In any case, I'm glad you enjoyed it, Laurie.
Julia, thanks for posting. I'm glad you enjoyed the ending, too.
Tank said:
Very ingenious solution. I'm impressed.
Thank you! That's very gratifying to hear, especially considering that you've come up with some pretty impressive stuff, yourself.
lol on your comments about the writers.
As for the revelation, I've always preferred that type. I've written a couple like that before. I didn't realize there was a trend. Hey, maybe I managed to start it!
I just don't like things to be too drawn out. Sure, there's a lot of confusion and some hurt from the lies (which were hurting Clark, too, btw), but the bottom line is that they love each other and now there's no one in the way of that. As an added bonus, Lois gets Superman along with Clark. I don't think Lois should be extatic (though I did write one like that once, just to be silly), but I never thought it was cause for days of anger and rejection, either. Something in the middle is good, like we saw in TF. She was angry, but she got over it (in a few hours or slightly over a century, depending on how you look at it...).

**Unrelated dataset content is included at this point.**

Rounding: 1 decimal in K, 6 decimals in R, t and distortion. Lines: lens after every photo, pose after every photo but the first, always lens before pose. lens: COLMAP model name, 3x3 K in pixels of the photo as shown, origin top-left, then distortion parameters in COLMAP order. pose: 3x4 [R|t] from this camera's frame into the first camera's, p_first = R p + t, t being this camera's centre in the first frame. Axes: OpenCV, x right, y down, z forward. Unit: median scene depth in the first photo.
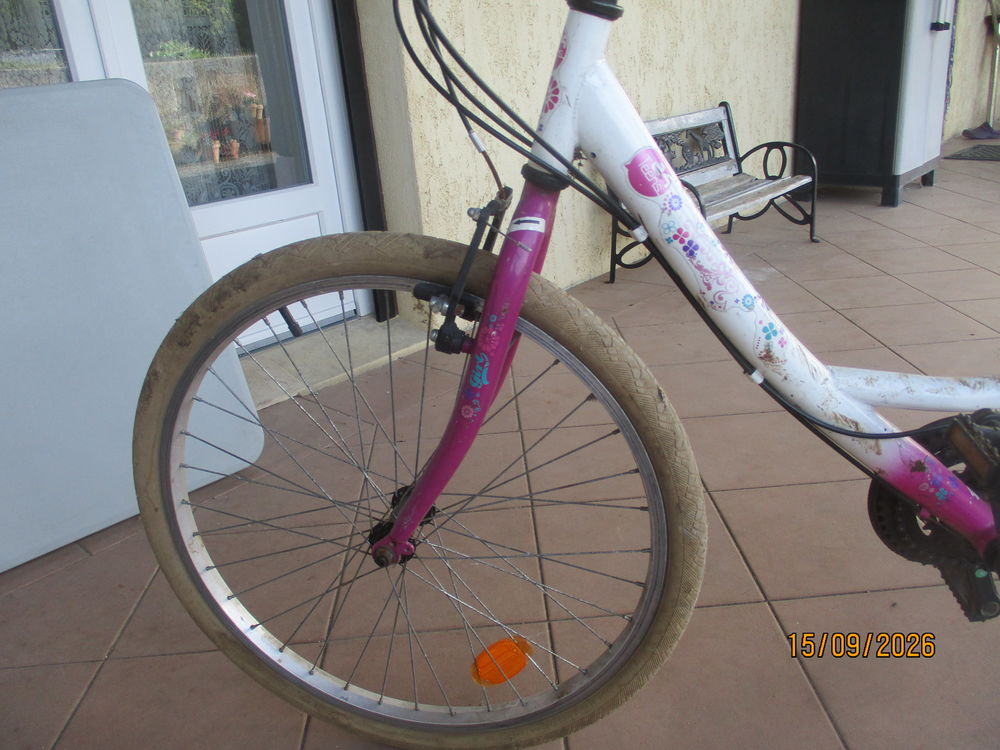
lens RADIAL K [[816.1, 0, 508.1], [0, 816.1, 374.6], [0, 0, 1]] dist [-0.032550, 0.007248]
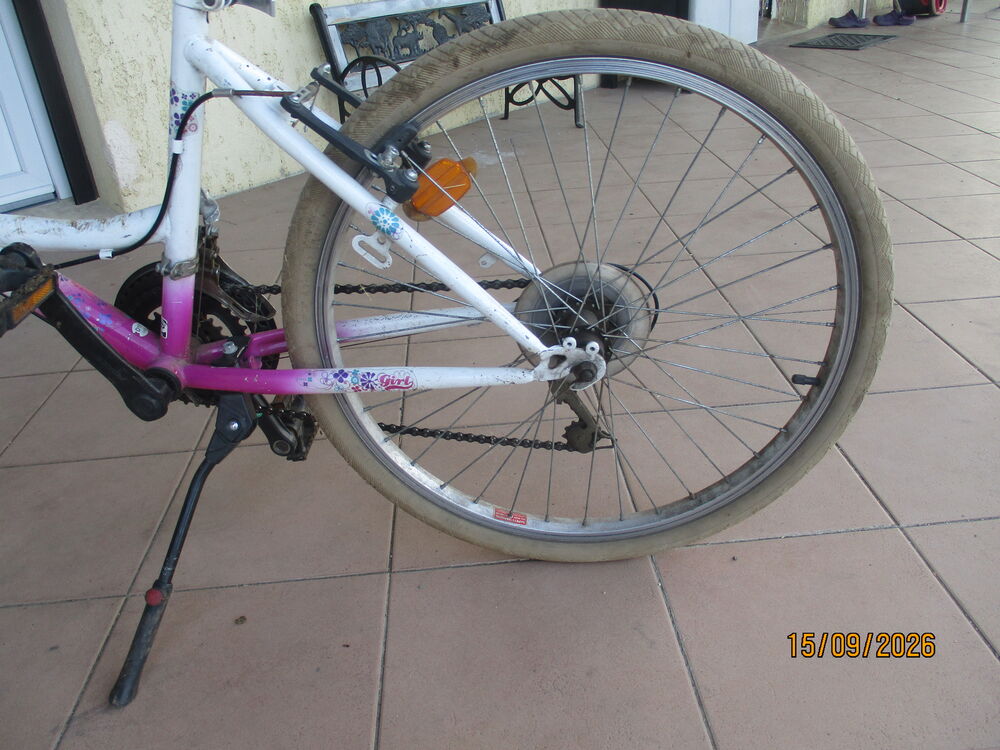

Anyway, I'll just step off my little soapbox and take a look at what Julie had to say...
Aww.... Paul, that was so beautiful.
Thanks!
The revelation soliloquy/monologue was really touching...
I'm glad you liked it. There was some worry, especially in the first draft, that it would seem boring. Most of it is information the readers already know, even if Lois doesn't. I'd hoped that breaking it up with some introspection would help. I'm glad it worked for you.
Glad you enjoyed the rest, too.
As for the proposal... what else should she have said? It always seemed silly to me that Clark did that in the ep. Actually, I heard that the writers only made him do that because they were having trouble getting the higher-ups to let them move things forward. In any case, it was the wrong time for him to propose, and I think this was a much gentler way to let him know that. That's the way I see things, anyway. (Ha ha! I can ramble better than you can. :p )
Jen, thanks. I'm sorry I made you late for class, but I'm glad you thought it was worth it. <g>
Lauren, thank you! I just can't get enough of comments like yours. I'm glad I made up for that evil teaser, too.
Barb, glad you enjoyed. Thanks for posting. Glad, too, that I didn't interfere with your WIP. We all do tend to go in different directions, don't we? Makes for some pretty cool reads. Good luck with your story.
Merry, thanks for posting. Good luck catching up with everything else. Good to see you around again.
Looks like that's it. Thanks again, everyone!